Crédits : Virtue Nordic/Facebook

Emil prend connaissance des résultats du dernier test. Sur les 4 600 répondants, 50 % ont affirmé ne pas pouvoir genrer cette voix mystérieuse, 26 % ont estimé qu’il s’agissait d’une voix masculine, tandis que 24 % lui ont assigné un genre féminin. Les deux hommes échangent un regard. Impossible d’en être encore certain·e, mais cette voix virtuelle non genrée pourrait être celle sur laquelle ils planchent depuis plusieurs mois.

Son nom librement inspiré du personnage de James Bond, Q est révélé·e au monde le 11 mars 2019, lors du festival technologique South By Southwest d’Austin, au Texas. Non-binaire, cette voix artificielle est un signe d’espoir pour ses concepteurs·rices.

153 hertz

À la fin de l’été 2018, Ryan Sherman – senior creative de Virtue Nordic, la division Europe du Nord de l’agence créative de Vice – et Emil Asmussen – son associate creative director – discutaient à bâtons rompus sur un balcon de la capitale danoise. Ils trouvaient étrange que toutes les voix proposées par les assistants vocaux comme Siri ou Alexa soient binaires, vu la place de plus en plus importante qu’ils occupent dans la vie des consommateurs. « Quand on a regardé à travers le monde, on a vu qu’une révolution était en marche et que beaucoup de pays avaient commencé à reconnaître un troisième genre », explique Emil depuis leurs bureaux de Copenhague.
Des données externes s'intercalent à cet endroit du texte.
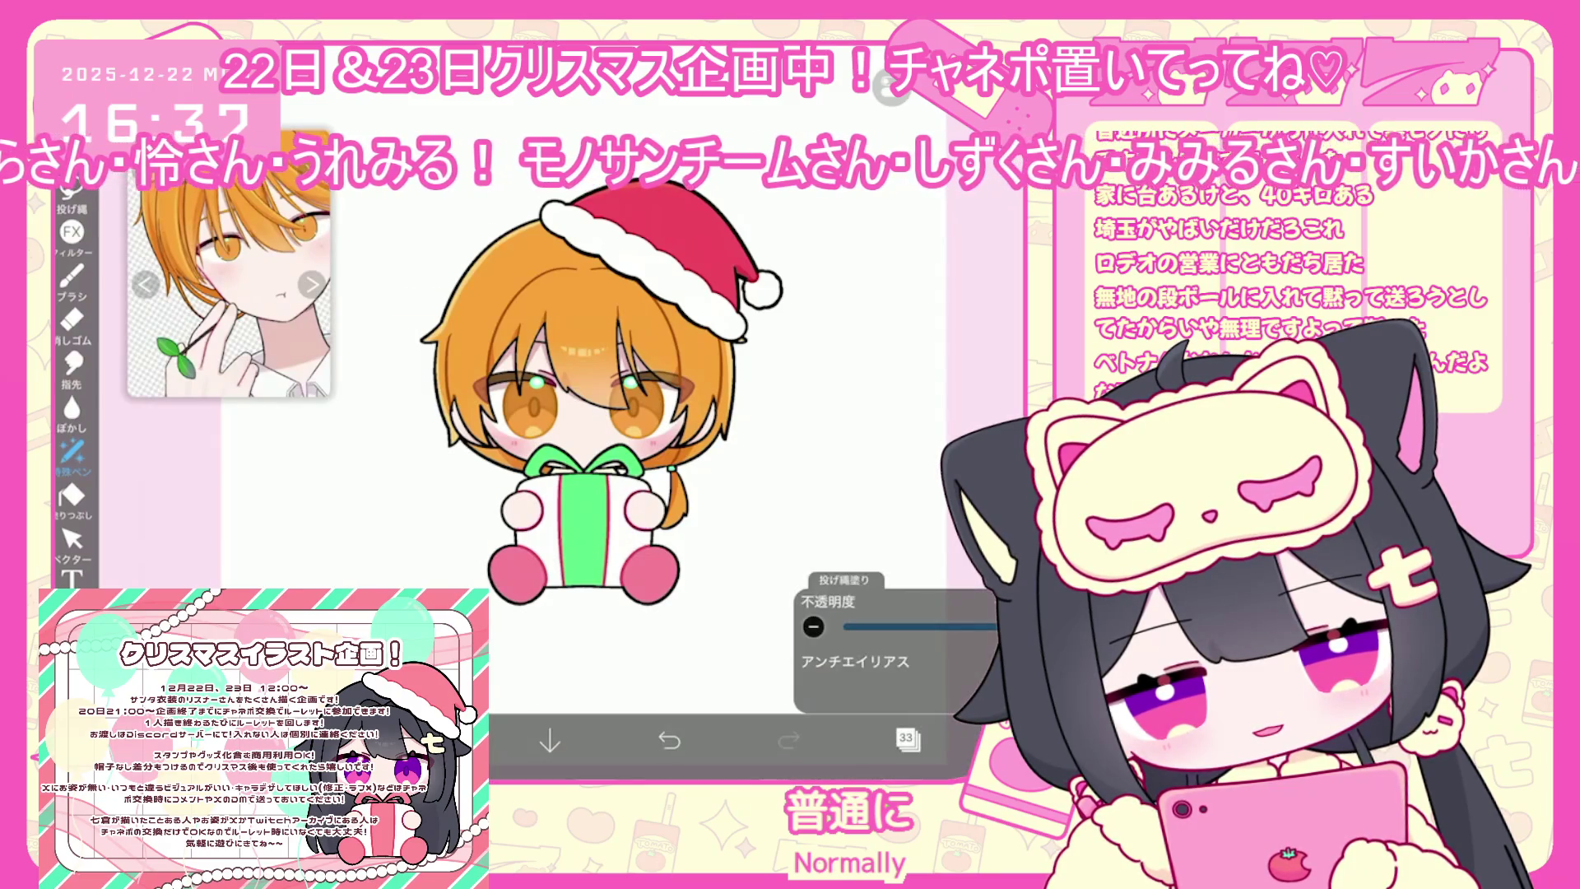
click(908, 739)
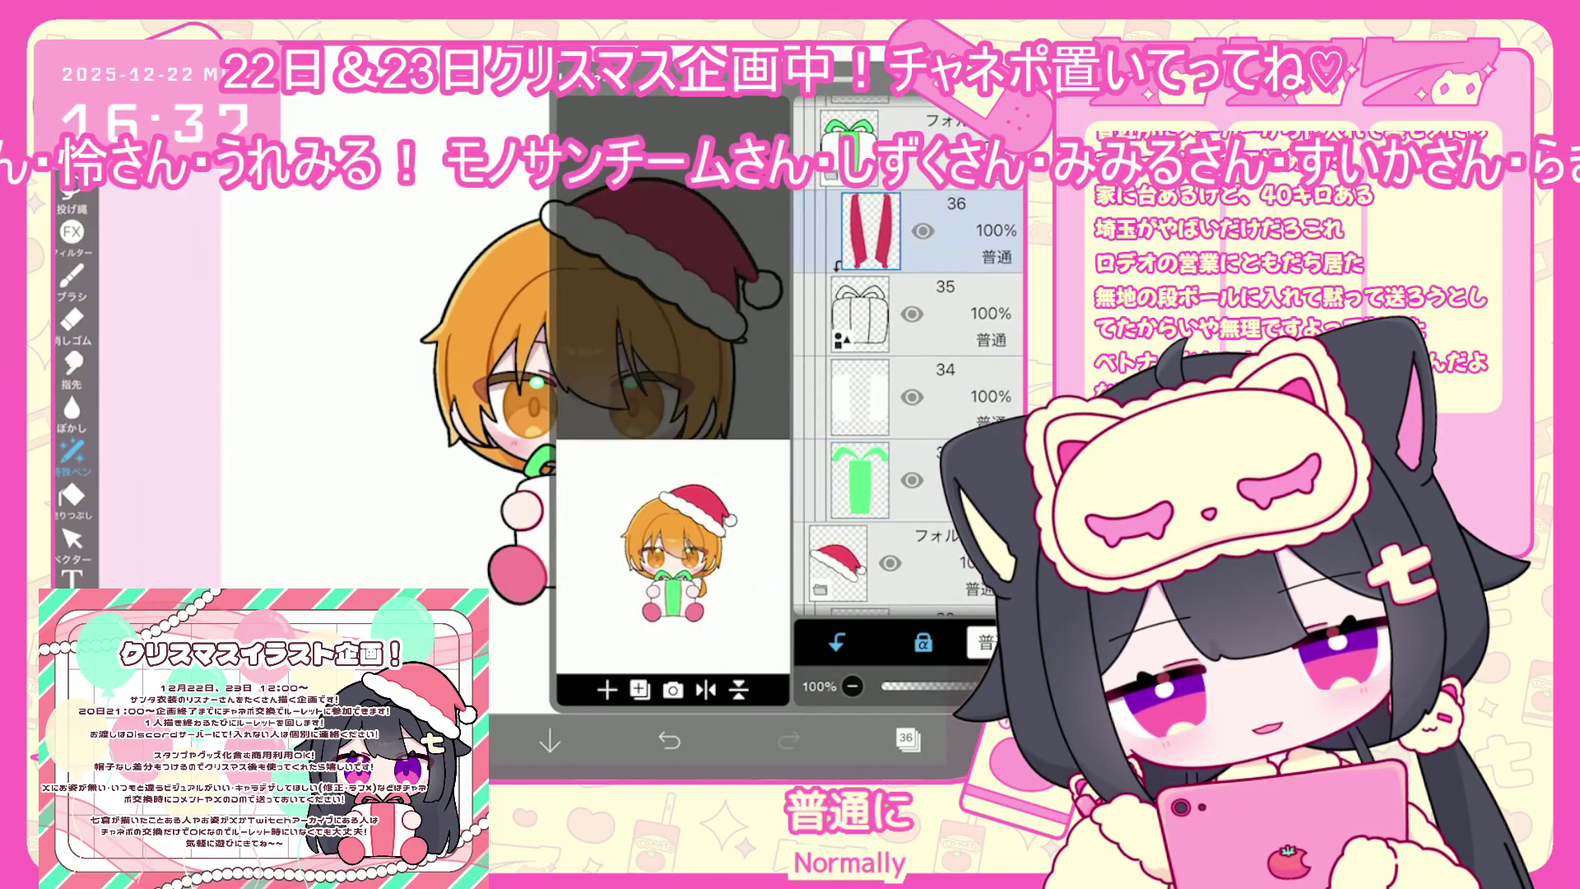
click(428, 739)
click(428, 739)
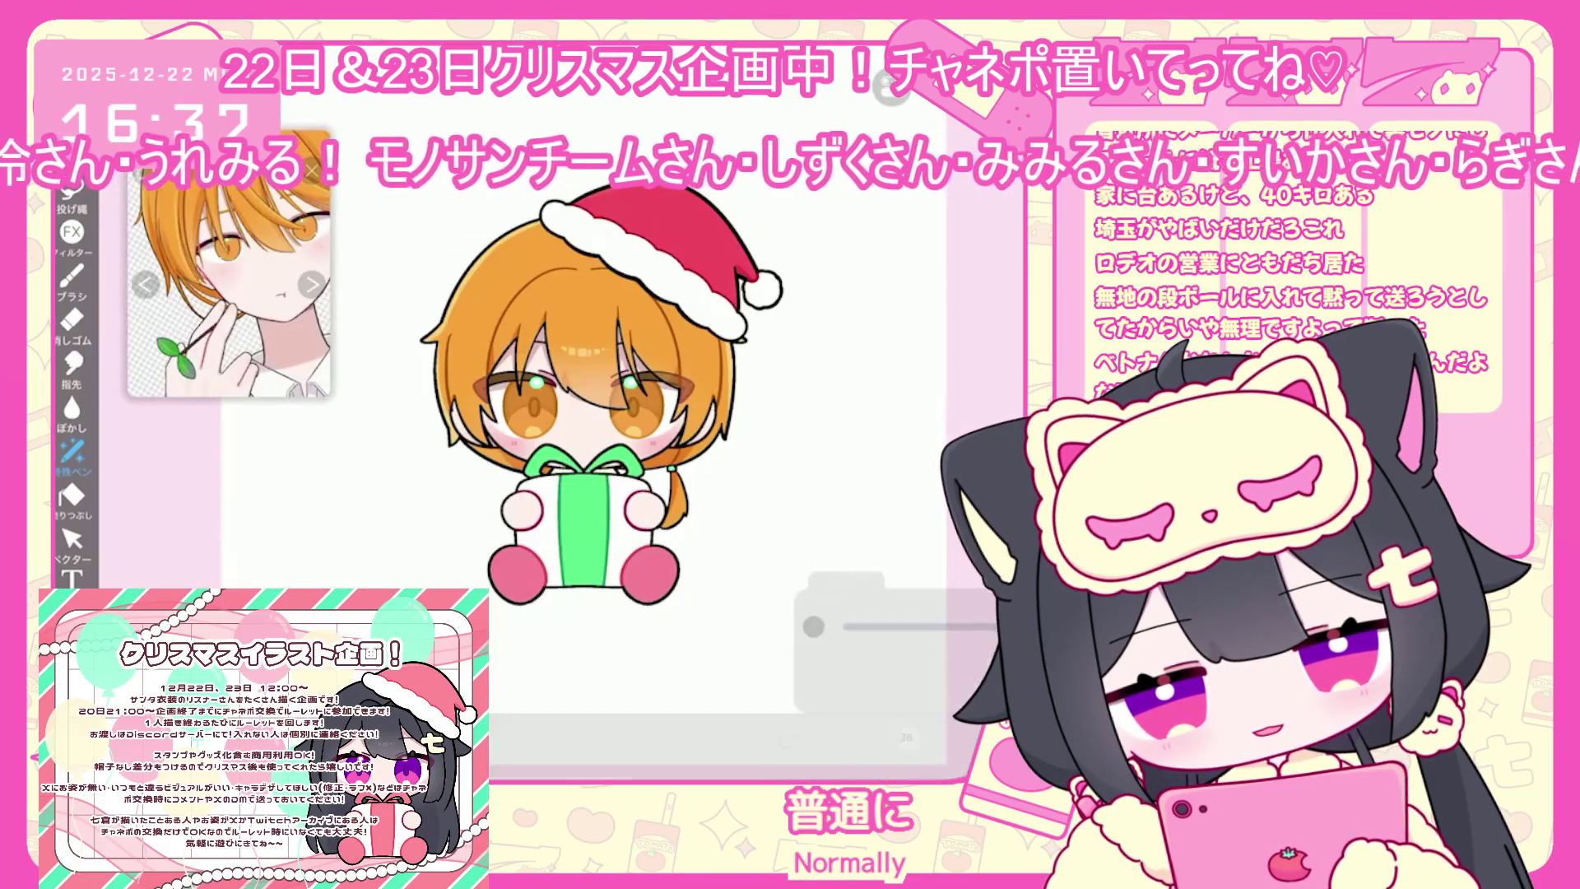
click(908, 739)
Step through layers 41, 42 and 39 to find the pink foot circles
click(848, 271)
scroll(909, 375, up, 5)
En effet, ces dernières années, des pays comme l’Allemagne, l’Argentine ou l’Inde ont admis dans leur droit un troisième genre, également appelé genre neutre. « Cela nous semblait donc rétrograde que la technologie continue à genrer les robots, bien que les robots, par définition, ne le soient pas », poursuit Emil. Les deux hommes ont alors décidé d’apporter leur aide pour mettre fin aux biais sexistes et encourager « une plus grande inclusion dans la technologie des assistants vocaux » en faisant pression sur l’industrie de la tech.

Crédits : Virtue Nordic

Pour créer cette voix inédite, ils se sont entourés de linguistes, de technologues et de sound designers. Ils ont entre autres reçu de l’aide de chercheurs du collectif Equal AI, qui « encourage le développement d’une intelligence artificielle éthique ». Si le projet était ambitieux, le budget restait presque inexistant et tous·tes les contributeurs·rices s’y sont attelé·es bénévolement.

L’équipe a pris la voix d’une personne qu’elle considérait entre le masculin et le féminin, entre 150 et 185 hertz. Plateforme flamande d’accueil et d’information pour les personnes trans, Transgender Infopunt explique qu’il s’agit d’une zone ambiguë du point de vue du genre, où la distinction entre voix féminine et masculine se révèle presque impossible. L’équipe de Q a fait écouter des enregistrements à plusieurs milliers de volontaires. Après plus d’une dizaine de tests durant lesquels elle a fait jouer les fréquences pour atteindre la neutralité, elle est enfin tombée sur la fréquence parfaite : 153 hertz.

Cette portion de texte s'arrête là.